De l’autre côté de planète, les femmes ne sont pas non plus épargnées. En Jamaïque, les pires insultes installées dans la culture populaire se réfèrent aux menstruations. Blood clot (Caillou de sang, Ndr) en est le parfait exemple. Transformé au fil des années par le terme patois Bomboclat, il exprime une mauvaise surprise ou ponctue les phrases à l’instar de notre « putain » national.Dans certains coins des Etats-Unis, on accuserait même les femmes indisposées de faire cailler le lait et de dérégler les pendules !
Il suffit ensuite de traverser l’Atlantique pour avoir confirmation que, décidément, les mythes n’ont pas de frontière. Dans l'Hexagone, par exemple, même si les règles ne sont plus aussi taboues qu’elles ne l’étaient – c’est ce qu’a révélé un sondage commandée en 2013 par les marques Always et Tampax – n’oublions pas, tout de même, que le temps où l’on croyait encore qu’une femme ayant ses règles faisait tourner la mayonnaise, n'est pas très loin. En Angleterre à la fin du 19e, le célèbre « Bristish Medical Journal » avait publié un ensemble de lettres de médecins qui assuraient qu'une femme, au milieu de son cycle, abîmait le jambon qu'elle touchait.
Et côté idées reçues bien sexistes, les Européennes ne sont pas ménagées. Preuve en est avec la récente sortie d’une application mobile italienne qui a hérissé le poil des médias et de la gent féminine. Puisque, c'est bien connu, une femme en période de règles est abominable, ingérable, infâme et irritable, le géant pharmaceutique Sanofi a conçu une application afin de voler au secours de ces hommes en détresse. Comment ? En leur prodiguant de précieux conseils pour survivre au syndrome prémenstruel et pour assurer la paix au sein du ménage.
Dans la vidéo promotionnelle, on découvre alors Eve maltraiter Adam, Hélène de Troie l’insatisfaite mais encore Marie-Antoine, dont les sauts d’humeur ont carrément engendré, la révolution française ! « On a rarement vu un tel mélange de sexisme, de misogynie et de marketing. » décriait alors le journal, Agoravox.
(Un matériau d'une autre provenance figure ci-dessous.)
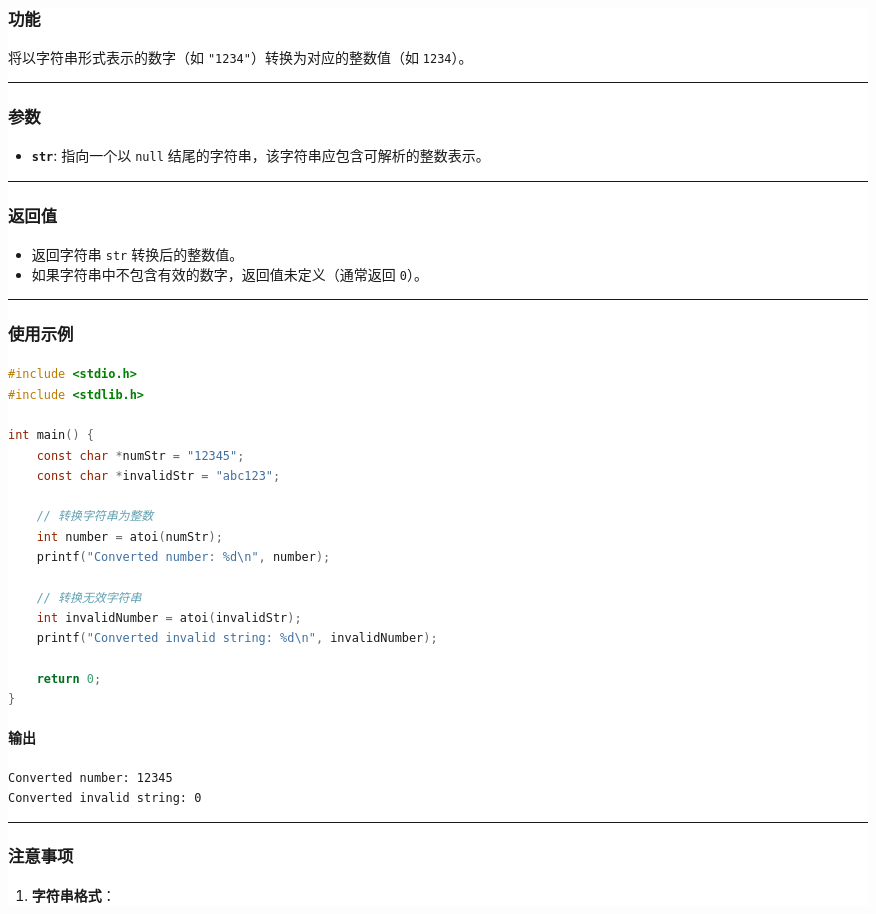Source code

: 
### 功能

将以字符串形式表示的数字（如 `"1234"`）转换为对应的整数值（如 `1234`）。

---

### 参数

- **`str`**: 指向一个以 `null` 结尾的字符串，该字符串应包含可解析的整数表示。

---

### 返回值

- 返回字符串 `str` 转换后的整数值。
- 如果字符串中不包含有效的数字，返回值未定义（通常返回 `0`）。

---

### 使用示例

```c
#include <stdio.h>
#include <stdlib.h>

int main() {
    const char *numStr = "12345";
    const char *invalidStr = "abc123";

    // 转换字符串为整数
    int number = atoi(numStr);
    printf("Converted number: %d\n", number);

    // 转换无效字符串
    int invalidNumber = atoi(invalidStr);
    printf("Converted invalid string: %d\n", invalidNumber);

    return 0;
}
```

#### 输出

```plaintext
Converted number: 12345
Converted invalid string: 0
```

---

### 注意事项

1. **字符串格式**：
Pas mieux…
La publicité qui vante, tranquille, les mérites d'une application sexiste
Les hormones coupables de nos sauts d'humeur, un autre mythe ?
Et d'ailleurs, pour en finir une bonne fois pour toutes avec ces lubies : qu'en est-il du vieux bon adage qui dit que les hormones pré menstruelles expliqueraient l’irritabilité des femmes ? Il serait faux, selon une étude canadienne menée par des universitaires de Toronto.
Pour en venir à ces salutaires conclusions, les chercheurs ont mesuré le taux d’hormones dans les urines de 14 femmes toutes âgés de 18 à 40 ans, ces dernières devaient, en outre, transmettre au quotidien leur humeur, bonne ou mauvaise. Résultats… « Notre découverte majeure est que, à quelques exceptions près, aucun niveau d’hormones ni aucune phase de cycle menstruel ne peuvent jouer un rôle déterminant dans les humeurs quotidiennes de ce groupe de femmes », a martelé Gillian Einstein, professeur de psychologie.
Le stress et la santé seraient ainsi des facteurs bien plus déterminants dans les changements d'humeur. Or, avec toutes les conneries que l'on entend sur nos règles et ce, dans tous les recoins du monde, il n'est pas dit que notre karma s'améliore… Avis aux intéressés.